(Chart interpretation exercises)
....
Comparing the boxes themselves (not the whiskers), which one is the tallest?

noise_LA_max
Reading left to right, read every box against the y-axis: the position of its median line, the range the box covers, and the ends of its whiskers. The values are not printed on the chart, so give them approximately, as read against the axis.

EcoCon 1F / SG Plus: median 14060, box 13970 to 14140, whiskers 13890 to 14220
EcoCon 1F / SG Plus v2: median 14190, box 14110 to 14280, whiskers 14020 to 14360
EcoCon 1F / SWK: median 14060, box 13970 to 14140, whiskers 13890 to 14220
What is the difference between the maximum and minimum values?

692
....
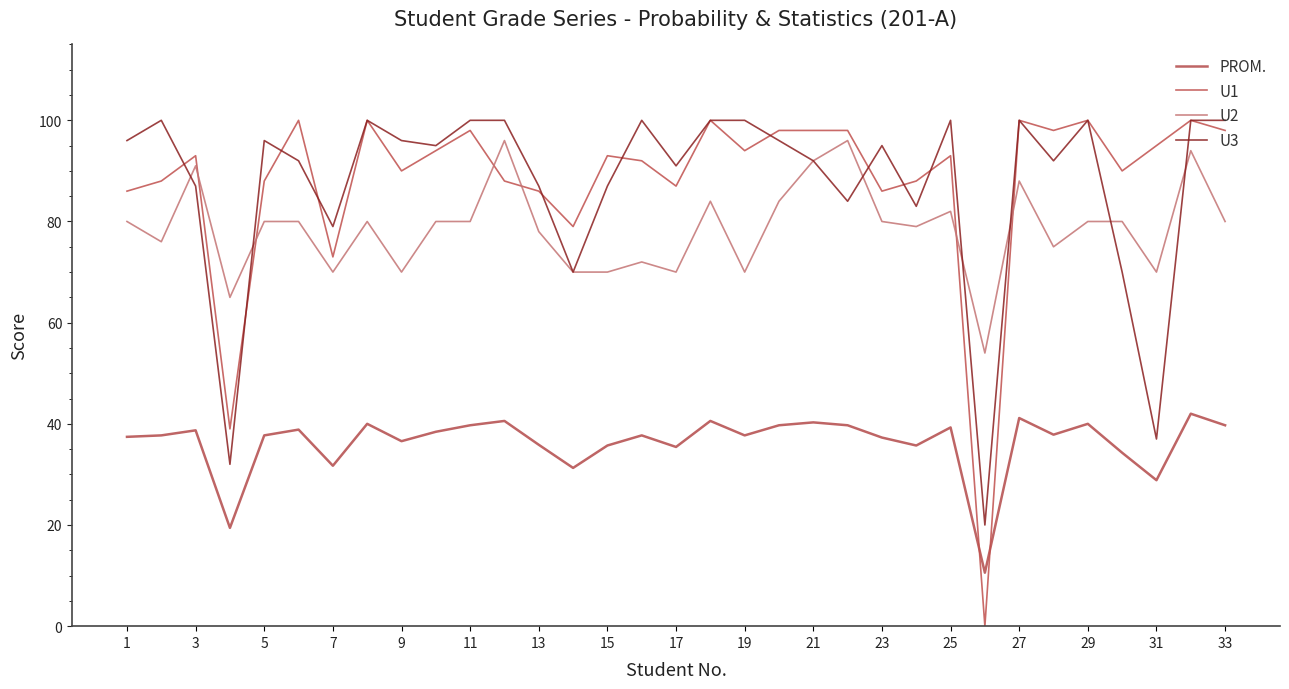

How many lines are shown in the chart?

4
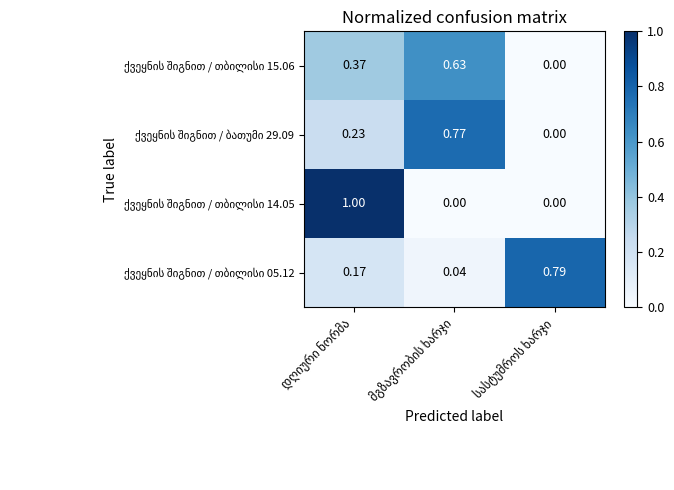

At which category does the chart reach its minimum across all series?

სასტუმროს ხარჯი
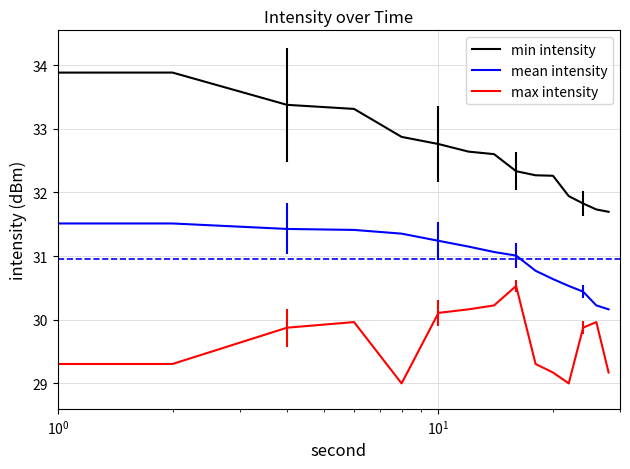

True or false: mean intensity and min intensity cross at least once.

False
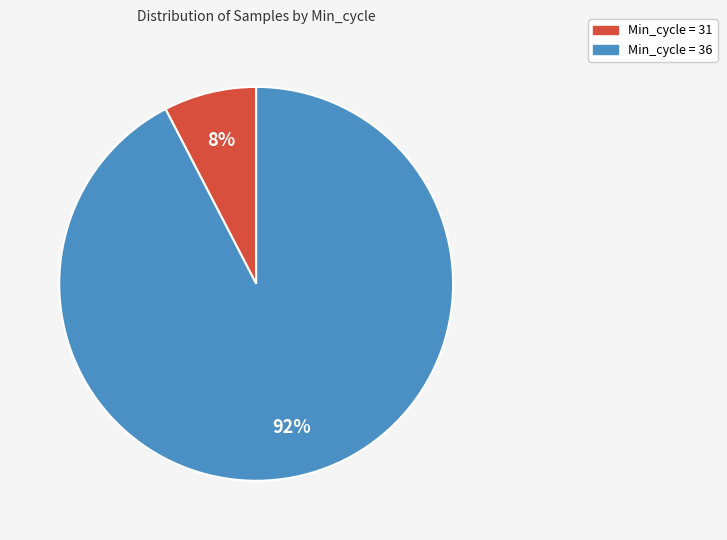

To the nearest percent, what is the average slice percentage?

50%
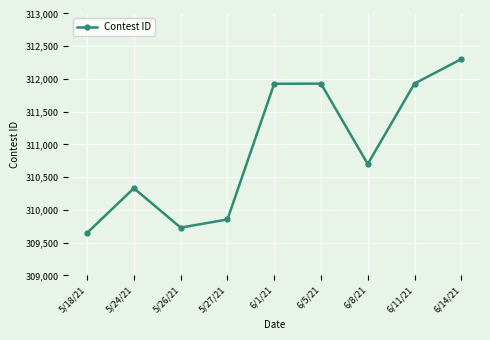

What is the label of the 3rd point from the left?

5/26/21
....
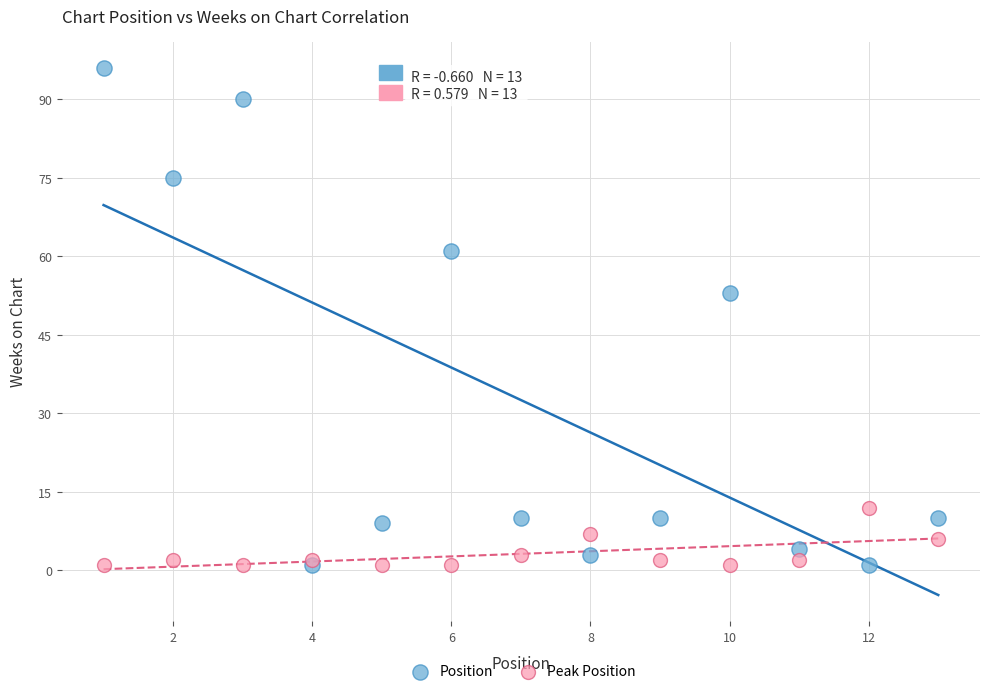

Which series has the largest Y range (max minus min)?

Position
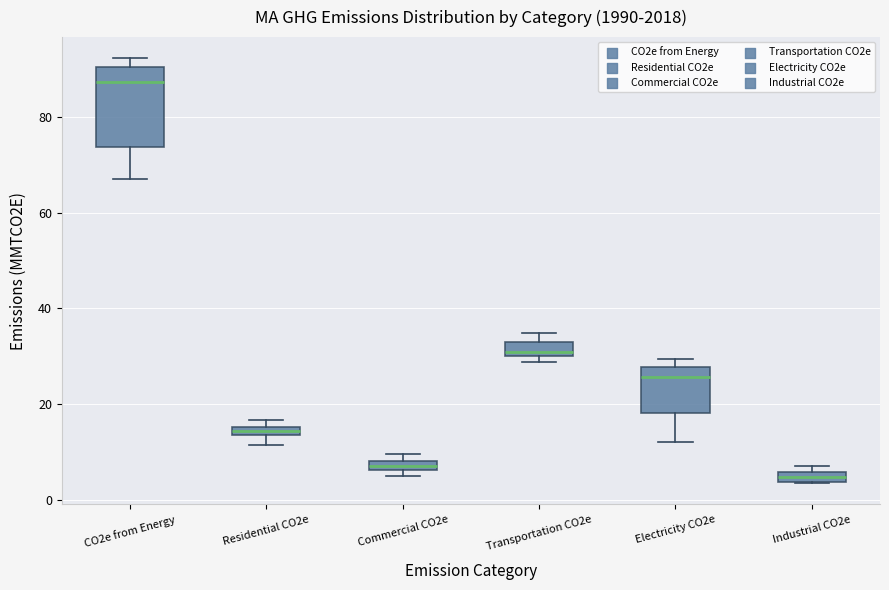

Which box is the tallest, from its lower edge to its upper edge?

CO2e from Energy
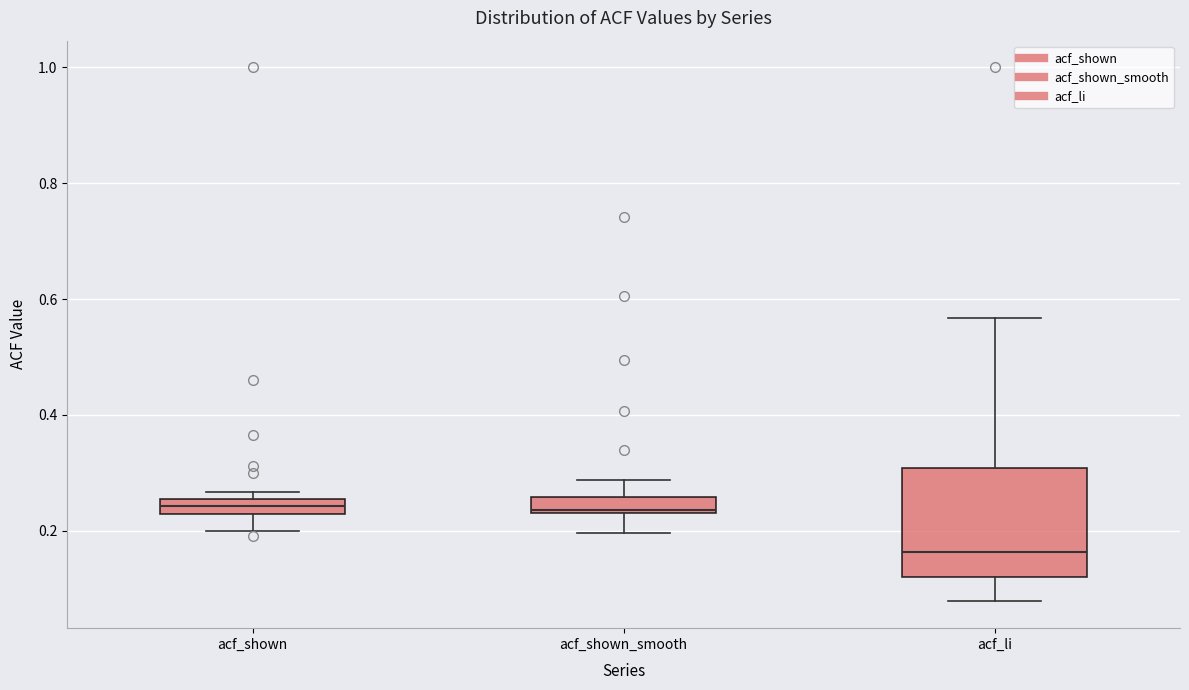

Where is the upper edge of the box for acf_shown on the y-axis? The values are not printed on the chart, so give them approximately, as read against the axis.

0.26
....
### EXERCISE GOAL:
Turn the lines of the items into a numbered list, omitting blank lines and beginning with the line that contains "Comparing the boxes" and continuing through the line that contains "What is the difference".

### EXPECTED ANSWER:
1. Comparing the boxes themselves (not the whiskers), which one is the tallest?
2. noise_LA_max
3. Reading left to right, read every box against the y-axis: the position of its median line, the range the box covers, and the ends of its whiskers. The values are not printed on the chart, so give them approximately, as read against the axis.
4. EcoCon 1F / SG Plus: median 14060, box 13970 to 14140, whiskers 13890 to 14220
5. EcoCon 1F / SG Plus v2: median 14190, box 14110 to 14280, whiskers 14020 to 14360
6. EcoCon 1F / SWK: median 14060, box 13970 to 14140, whiskers 13890 to 14220
7. What is the difference between the maximum and minimum values?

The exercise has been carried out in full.